Sure, people have been invoking the specter of socialized medicine for some time now. But in the last few weeks, "NHS-baiting" has become the tactic du jour of conservative politicians and bloggers attacking President Obama's health care initiative.

Perhaps the most egregious example was furnished by Chuck Grassley, the most senior Republican on the Senate Finance Committee. Grassley argued that his ailing Democratic colleague, Edward Kennedy, would be left to die untreated from a brain tumor in Britain because he would be considered too old to deserve treatment.

An editorial in Investor's Business Daily similarly claimed that someone like world renowned scientist Stephen Hawking wouldn't have a chance in the British Health System because his extreme handicaps would render his life "worthless." (Never mind that Hawking is British and says he wouldn't be alive today without the NHS. The comment has since been excised from the Web site.)

But it's not just in the area of alleged death panels where the NHS is being pilloried by conservatives. A recent editorial in the Wall Street Journal suggested that animals are treated better than humans in Britain.

And take a look at this video -- an advertisement by the Conservative Club for Growth -- which brandishes images of Big Ben and a Union Jack flag as it argues against the dangers of government-managed health care.

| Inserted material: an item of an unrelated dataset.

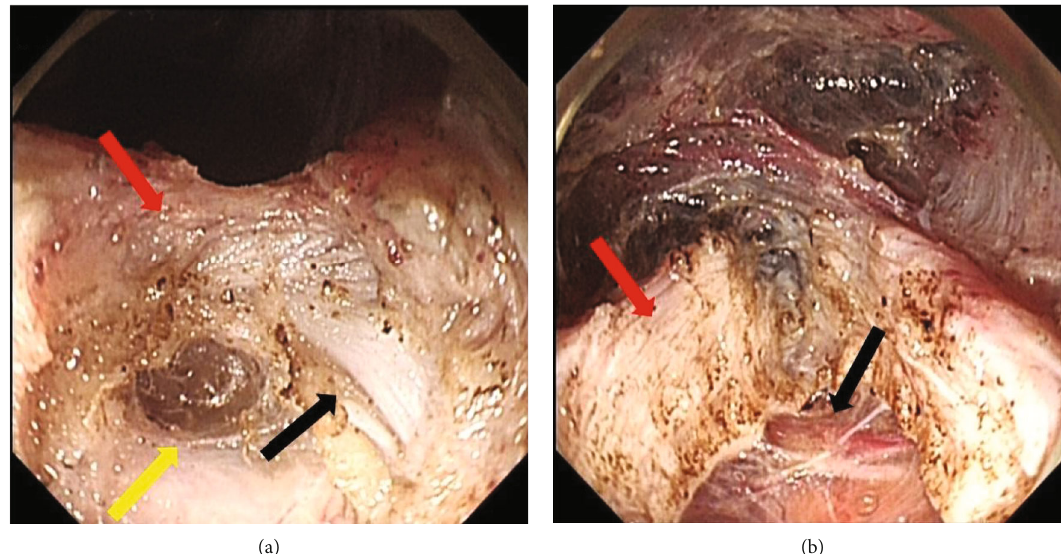
Figure 1: (a) The red arrow indicates the circular muscle layer, the black arrow indicates the longitudinal muscle layer, and the yellow arrow indicates the external coat of the esophagus. (b) The red arrow indicates the circular and longitudinal muscle layers, and the black arrow indicates the external coat of the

The Brits have taken notice. As The Guardian reported yesterday, charges that the NHS is both "evil" and "Orwellian" are being received with dismay by doctors and politicians alike in the U.K. The British are proud of their 61-year-old tax-financed health care system, which spends less per head than the American system but yields a higher life expectancy. The World Health Organization ranks Britain's health care as 18th in the world, while the U.S. is in 37th place.

But while British Embassy officials are keeping a close eye on the terms of this debate to correct any inaccuracies, they are apparently loath to get involved in a domestic debate.

How noble of them. And what a shame that Americans lag so far behind the British in both their health achievements...and their manners.